• **What you will do**
Please copy out the entries below exactly, beginning with the line that contains "KEEP READING >>" and ending with the line that contains "old male with a complex medical", and include nothing outside that span.

Page images and extracted text
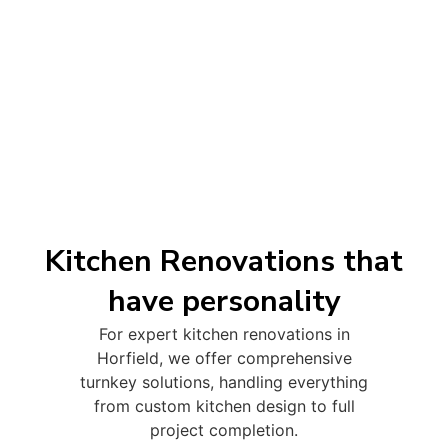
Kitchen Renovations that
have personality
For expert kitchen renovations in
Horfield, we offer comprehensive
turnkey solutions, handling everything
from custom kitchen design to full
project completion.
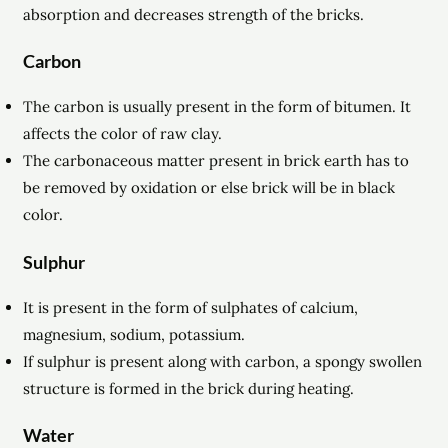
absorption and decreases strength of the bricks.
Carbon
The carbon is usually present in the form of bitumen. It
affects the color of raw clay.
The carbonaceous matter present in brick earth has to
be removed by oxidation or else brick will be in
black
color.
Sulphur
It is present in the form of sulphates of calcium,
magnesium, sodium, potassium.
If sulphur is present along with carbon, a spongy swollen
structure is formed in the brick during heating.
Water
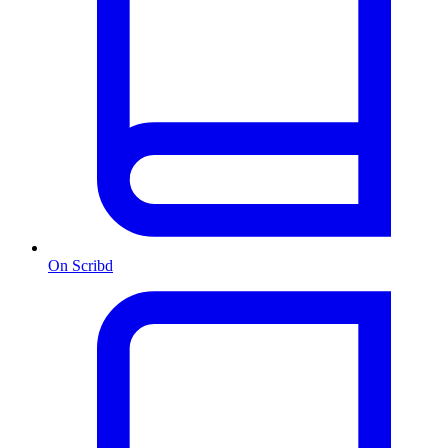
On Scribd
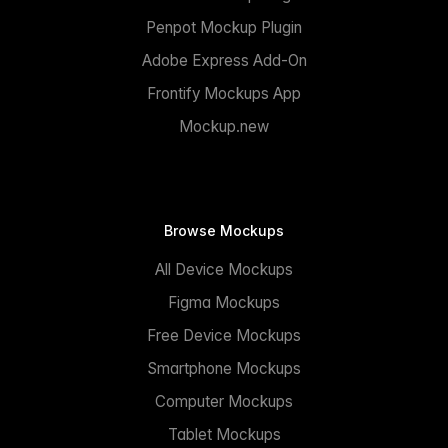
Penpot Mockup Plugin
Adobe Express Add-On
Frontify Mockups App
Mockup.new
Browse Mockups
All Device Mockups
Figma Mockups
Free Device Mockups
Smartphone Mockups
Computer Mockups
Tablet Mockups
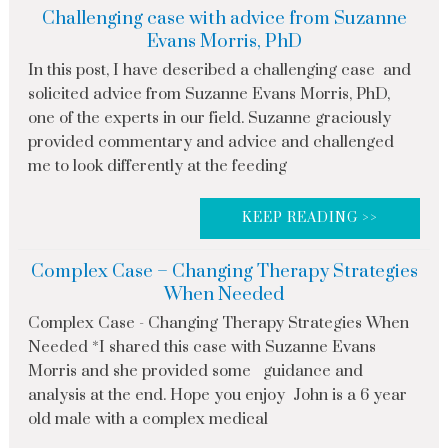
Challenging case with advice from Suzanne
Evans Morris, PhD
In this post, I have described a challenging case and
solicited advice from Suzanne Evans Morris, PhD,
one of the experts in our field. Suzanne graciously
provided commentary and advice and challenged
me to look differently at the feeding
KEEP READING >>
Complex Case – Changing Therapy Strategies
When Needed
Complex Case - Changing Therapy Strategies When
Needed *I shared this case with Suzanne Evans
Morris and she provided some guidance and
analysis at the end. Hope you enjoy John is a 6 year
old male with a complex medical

==

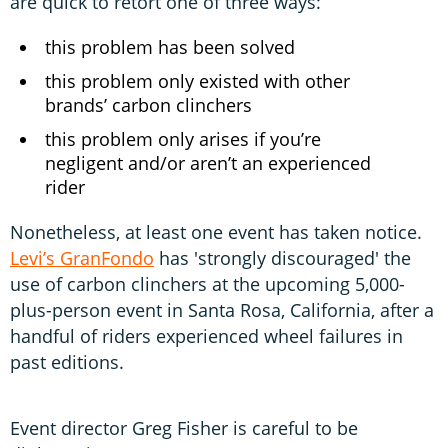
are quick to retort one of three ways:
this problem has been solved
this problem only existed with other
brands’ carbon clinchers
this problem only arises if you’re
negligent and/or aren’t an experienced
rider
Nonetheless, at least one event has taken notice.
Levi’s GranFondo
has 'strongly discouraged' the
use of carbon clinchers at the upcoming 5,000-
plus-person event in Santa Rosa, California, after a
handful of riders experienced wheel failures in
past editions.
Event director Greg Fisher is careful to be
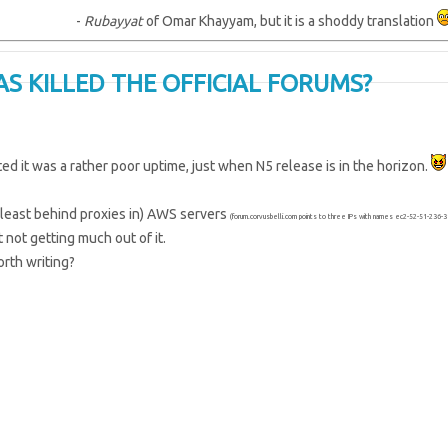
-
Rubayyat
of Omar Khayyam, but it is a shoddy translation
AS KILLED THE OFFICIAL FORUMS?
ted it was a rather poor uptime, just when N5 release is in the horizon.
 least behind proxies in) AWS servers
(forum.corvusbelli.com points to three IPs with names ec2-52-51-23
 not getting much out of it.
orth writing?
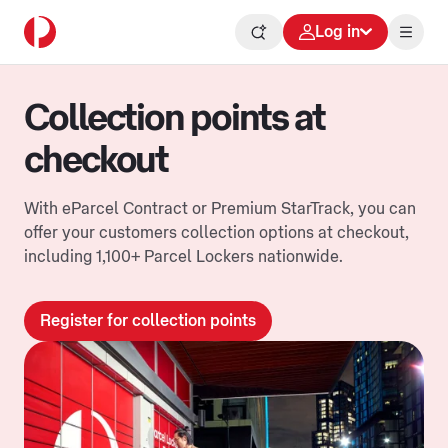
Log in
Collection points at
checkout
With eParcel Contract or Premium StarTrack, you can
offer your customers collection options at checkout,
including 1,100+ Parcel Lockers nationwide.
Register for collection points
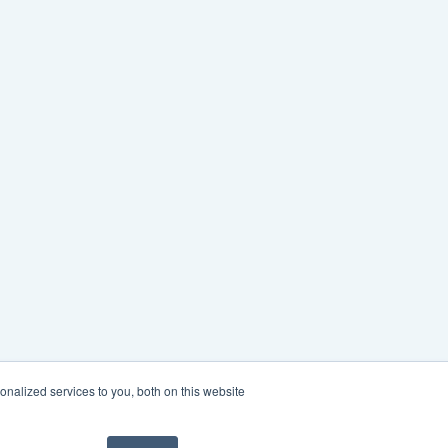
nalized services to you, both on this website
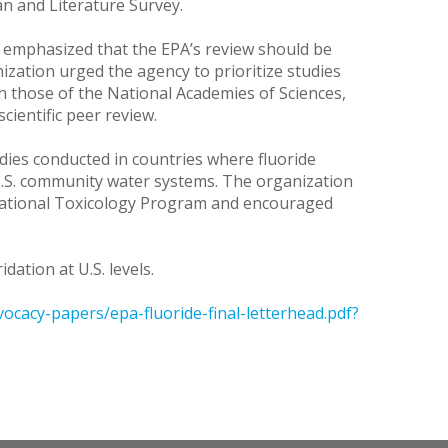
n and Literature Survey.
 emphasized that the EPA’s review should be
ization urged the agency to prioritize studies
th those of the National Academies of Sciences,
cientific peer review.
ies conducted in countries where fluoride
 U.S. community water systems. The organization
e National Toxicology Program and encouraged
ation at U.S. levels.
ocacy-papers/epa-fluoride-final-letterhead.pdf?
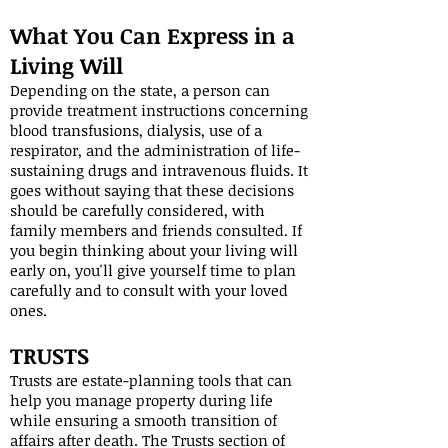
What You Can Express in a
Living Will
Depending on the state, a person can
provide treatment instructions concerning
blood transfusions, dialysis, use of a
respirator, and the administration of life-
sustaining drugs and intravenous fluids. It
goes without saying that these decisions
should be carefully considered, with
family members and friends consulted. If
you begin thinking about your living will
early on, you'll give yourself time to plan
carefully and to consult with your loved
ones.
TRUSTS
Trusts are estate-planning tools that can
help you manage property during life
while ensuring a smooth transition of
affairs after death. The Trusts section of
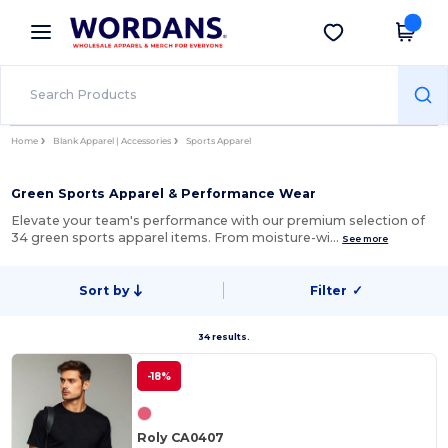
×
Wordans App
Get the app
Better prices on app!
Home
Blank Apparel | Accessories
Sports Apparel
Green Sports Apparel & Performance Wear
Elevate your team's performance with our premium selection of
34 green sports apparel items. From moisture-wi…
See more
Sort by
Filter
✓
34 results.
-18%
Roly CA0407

• **Output**
KEEP READING >>
Complex Case – Changing Therapy Strategies
When Needed
Complex Case - Changing Therapy Strategies When
Needed *I shared this case with Suzanne Evans
Morris and she provided some guidance and
analysis at the end. Hope you enjoy John is a 6 year
old male with a complex medical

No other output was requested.